Wednesday, March 17, 2010

Genre's New World Order

I really think we're at the beginning of a very interesting period for literature and other media. Right now, genres are slipping and blending, and coming up with wonderful new genres.

I think thing that really struck me about this was when I was watching "24" the other day. I don't watch it on broadcast any more. I usually set up my laptop in the kitchen when I'm cooking, and watch it on Hulu in a more leisurely way.

My mother came in the other day and watched a few minutes and wanted to know what was going on. So I paused the show and explained who was decieving who, and who was sleeping with who, and who was in grave peril.... and it struck me:

The TV show "24" is a soap opera with guns and bombs.

My interest in the show had been waning until I thought of that. And now I find it fun again, in spite of the worsening idiot-potting.

Whether it's paranormal romances or zombie detectives, or literary culinary fiction - genre is bending and blending these days. And this is possible partly because marketing is changing. The power is more and more in the reader's hands. Thanks to the internet, it is easier for people to find what they are looking for, no matter how strange and unique it might be.

But with every opportunity is a challenge: if it's new, it's harder to get across to the audience just what it is. The cover, the title, and the book description all have a lot to convey. With an established genre, it's easy. Publishers have long used particular styles for particular kinds of books.

When you've crossed genres, though, you have to find ways to suggest not only the big idea of what it is, but also the smaller elements of taste. If you see a horror cover, you know what you're going to get. If you see a cozy mystery cover you know what you're going to get. But what should you expect from something that seems like a cross between horror and a cozy?

My book is primarily a romance, but it isn't a category romance. Once upon a time it might be considered a pot-boiler with humor. The themes are women's literary and mainstream, but the plot and settings are fast and sketchy like pulp fiction. The humorous style and the romantic story is chicklit-ish, but the story events tend toward sprawling and adventurous.
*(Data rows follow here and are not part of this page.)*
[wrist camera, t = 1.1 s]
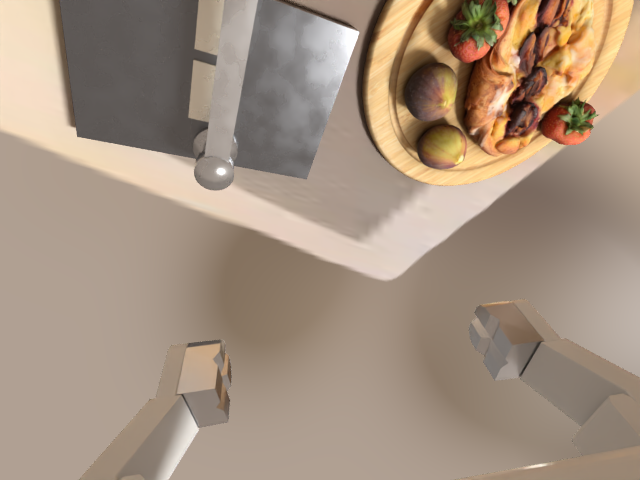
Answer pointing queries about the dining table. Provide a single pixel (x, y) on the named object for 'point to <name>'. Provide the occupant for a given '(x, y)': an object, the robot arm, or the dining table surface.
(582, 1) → the wooden plate with food
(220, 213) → the dining table surface
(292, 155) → the board
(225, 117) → the swing bar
With something like this, the cover, title and book description has to say what it is without triggering expectations of what it isn't.

(You know. Just like with any book.)

2 comments:

Elizabeth Spann Craig/Riley Adams said...

I think the art department and marketing work really closely together (in my experience, anyway). They're trying to make sure they get "their" audience for a book. And you're so right...with genre blending, it's hard. Maybe you reach out for some crossover readers, but you don't want to alienate one or the other genre, either.

Elizabeth
Mystery Writing is Murder

The Daring Novelist said...

Elizabeth: yeah, if nothing else, that is why nobody should ever go blithely into self-publishing. Having that team of professionals on your side is critical.